Friday, November 20, 2009

SafeLibraries Abuses the Definitions Banned and Censored

At last, we get to the end of my list, number six of the six basic and basically incorrect tenets that SafeLibraries constantly builds on. I've dealt with this one elsewhere, so I'll keep it short.

Denial is a wonderful thing.  Censorship proponents often say utterly irrational things like, "we don't want to ban anything, we just want this book removed from the library."  Or they'll say, "we don't want to censor anything, we just want this book re-shelved from the children's section to the adult section." Safelibraries and a number of conservative columnists love to say that the Banned Book Week is a hoax, claiming that no books have been banned in the US in decades.  And, ever so conveniently, they all get to paint themselves as something other than what they are. "We're not censors," they claim, "we just . . . ."

While words like censorship and banning certainly do apply to large-scale prohibitions, they also apply to very small-scale infringements on Free Speech. The general understanding of the term has never been restricted only to large-scale prohibitions, and any attempt to restrict its use that way is artificial and self-serving.

Regardless of the common understanding of the terms, courts have made it abundantly clear that they can can and do apply to very small-scale infringements on Free Speech.  In their formal decisions they've called the removal, even the re-shelving, of a single volume in single library, censorship and banning. They've also made it clear that the terms apply even when a book is abundantly available outside of a library, in bookstores or other locations (availability in one location does not change the fact that restricting access in another location is, in fact, censorship and banning).

So the kinds of restrictions commonly proposed in library book challenges are censorship. And that means that many books that have been removed from libraries, re-shelved within libraries, or had access restrictions put on them, have, in fact, been banned. That's not my opinion. That's court precedent.  Banned Books Week, then, is far from a hoax.  Books are banned and censored every year.

And if those kinds of restrictions are, by court usage, censorship and banning, than the proponents of those restrictions are censors and banners: censors by intent if they work to achieve such ends, and censors in fact if they do achieve them.
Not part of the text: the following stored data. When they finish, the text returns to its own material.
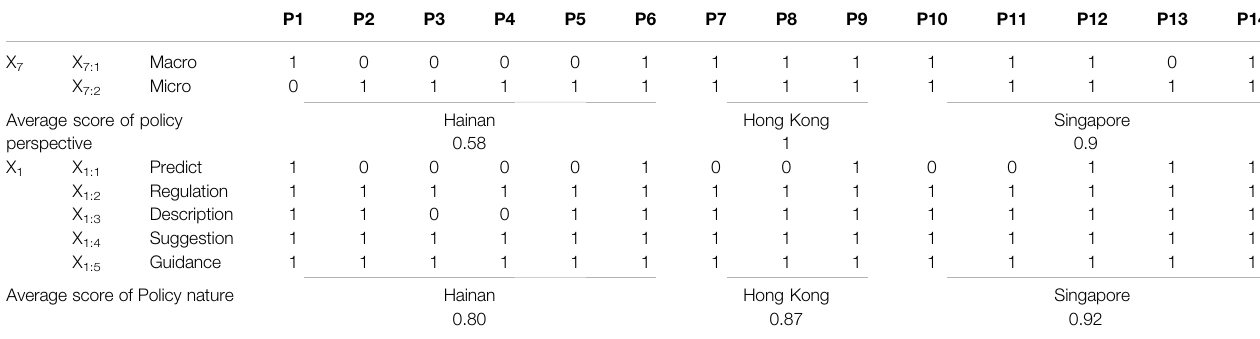
TABLE 7 | Hainan Tropical Rainforest National Park policies lack predictive, descriptive strategic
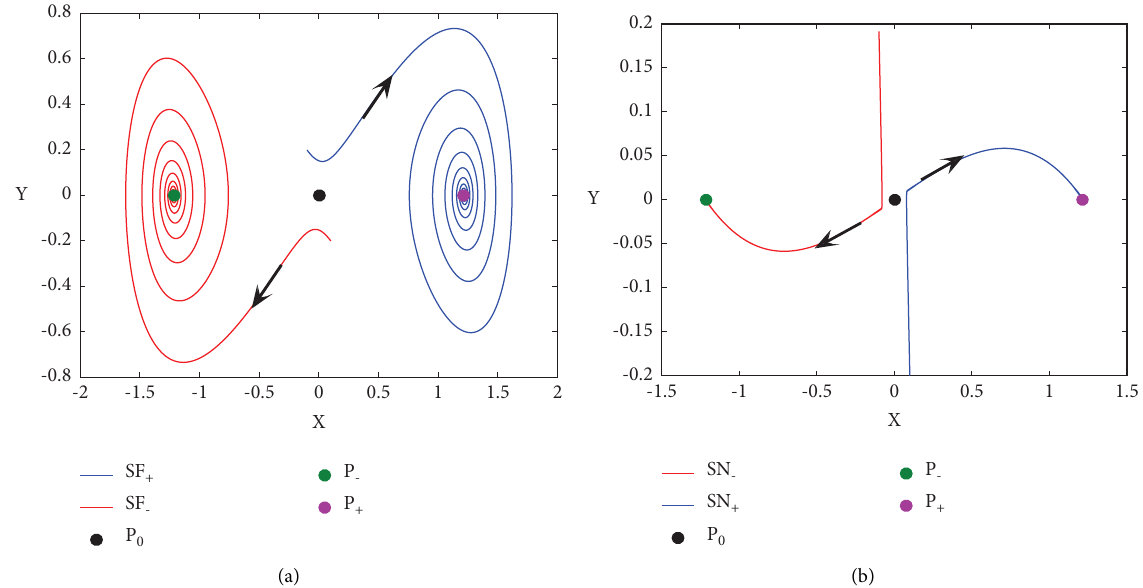
Figure 10: Bistability of equilibrium attractors in the plant-wind system. In each curve, there are two stable focuses separated by a saddle obtained for c � 0 with (a) ξ � 0 . 5 and (b) ξ � 2 .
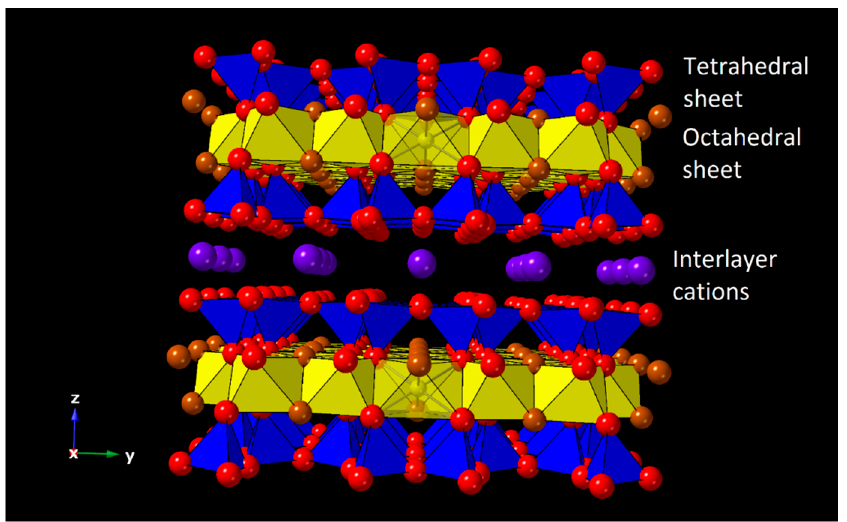
Figure 1. Ideal structure of saponites showing the tetrahedral (Si, Al) and octahedral (Mg) sheets and interlayer space with interlayer cations (Na, K, Ca,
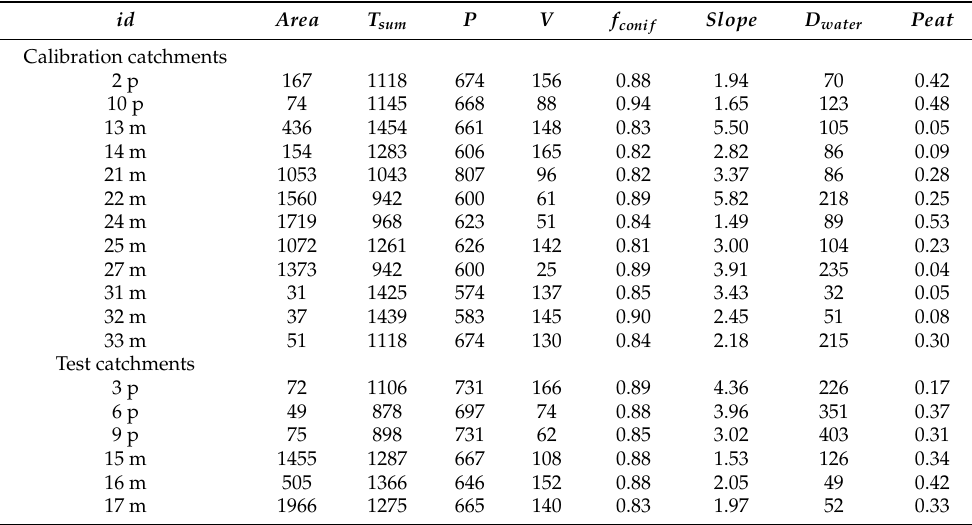
Table 1. Characteristics of calibration and test catchments: id denotes catchment identification number, p is pristine and m is managed catchment, Area is catchment area in ha, T sum is temperature sum in degree days, P r is mean annual precipitation in mm, V is the mean stand volume in m 3 ha − 1 , f conif is the fraction of coniferous trees from the total stand volume in the catchment, Slope is the mean slope in the catchment in %, D water is the mean distance to water body in m, and Peat is the share of peatland sites from total area of the catchment. id Area T sum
For examples of how courts have used the terms banned and censored, see Right to Read Defense Committee v. School Committee of the City of Chelsea, US District Court, MA (1978), 454 F. Supp. 703, and Sund v. City of Wichita Falls, Texas, US District Court, N.D. Texas (2000), 121 F.Supp. 2nd 530.

3 comments:

  1. Well written, all of them.

    You know, I'd have more respect for National Hogwash Week if the website didn't try to correlate some poor little girl getting molested in a bathroom at a public library (A little off topic, soory about that).

    ReplyDelete
  2. Off topic AND I forgot to write the other half of the sentence. I'm on fire today!

    That should have continued as "with supposedly pornographic books on the library shelves."

    ReplyDelete
  3. He never really does provide evidence for the causal link there. I've never seen any evidence, just conjecture. But...my post tomorrow will sort of, kind of, agree with him on one point.